Evaluation for other causes of liver disease, such as, chronic viral hepatitis (hepatitis B and hepatitis C), autoimmune liver disease (antinuclear antibody negative, anti-smooth muscle antibody, anti-liver–kidney microsomal antibody), Wilsons disease (S. ceruloplasmin, 24-hour urinary copper), celiac disease (Immunoglobulin A anti-tissue transglutaminase antibody), Budd–Chiari syndrome (color Doppler), and alpha 1 antitrypsin levels, were all negative. A liver biopsy revealed portal fibrosis with a presence of moderate portal tract inflammation — predominantly mononuclear cells. A diagnosis of probable histoplasmosis with common variable immunodeficiency (CVID), with portal hypertension was made, and the patient was initially treated with intravenous amphotericin B for 28 days, followed by oral maintenance therapy with itraconazole, with liver function test monitoring during follow-up. At 12 months of follow-up, he is asymptomatic and all bone and abdominal lesions have disappeared. However, a repeat upper endoscopy still shows varices and portal hypertensive gastropathy.
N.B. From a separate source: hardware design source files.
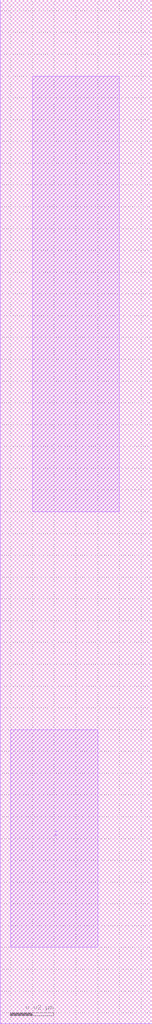
<source format=lef>
MACRO macro1
    CLASS CORE ;
    ORIGIN 0.035 0.235 ;
    SIZE 0.07 BY 0.47 ;
    PIN Z
        PORT
        LAYER M1 ;
        RECT -0.02 0 0.02 0.2 ;
        RECT -0.03 -0.2 0.01 -0.1 ;
        VIA  0.0 0.2 square ;
        VIA  0.01 -0.2 square ;
        END
    END Z
    OBS 
      LAYER M1 ;
        RECT -0.035 -0.235 0.035 0.235 ;
    END
END macro1


</source>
Disseminated histoplasmosis is usually seen in immunocompromised patients.[1] CVID predisposes to opportunistic and recurrent infections and is associated with histoplasmosis.[2] Histoplasmosis is an under-recognized disease in India, very rarely diagnosed in our hospital, and rarely reported from western India. Our patient had portal hypertension and portal hepatitis. Portal hepatitis due to disseminated histoplasmosis has been reported, but we are not aware of any report of portal hypertension due to histoplasmosis.[3] Our patient had also received ATT comprising of isoniazid, which is known to cause fibrosis. Our patient had a lump in the acromion process and clavicle. In a disseminated infection, due to histoplasmosis, it is usually found in the bone marrow or may be associated with hemophagocytosis.[4] Histoplasmosis and tuberculosis have similar clinical manifestations and predisposing factors, and have been reported to be coexistent.[5] Diagnosis of histoplasmosis cannot be made on imaging only and patients may be wrongly treated with ATT, as had occurred in our patient, and also reported from a previous study from India.[6] In our patient, we were unable to perform a culture or molecular diagnosis of the fungus which is a limitation. Thus, Histoplasmosis should be considered in the differential diagnosis of patients with prolonged fever, hepatosplenomegaly, and granulomatous disease on histopathology. When tissue biopsy specimens show granuloma(s), fungal stains should be routinely performed for diagnosis.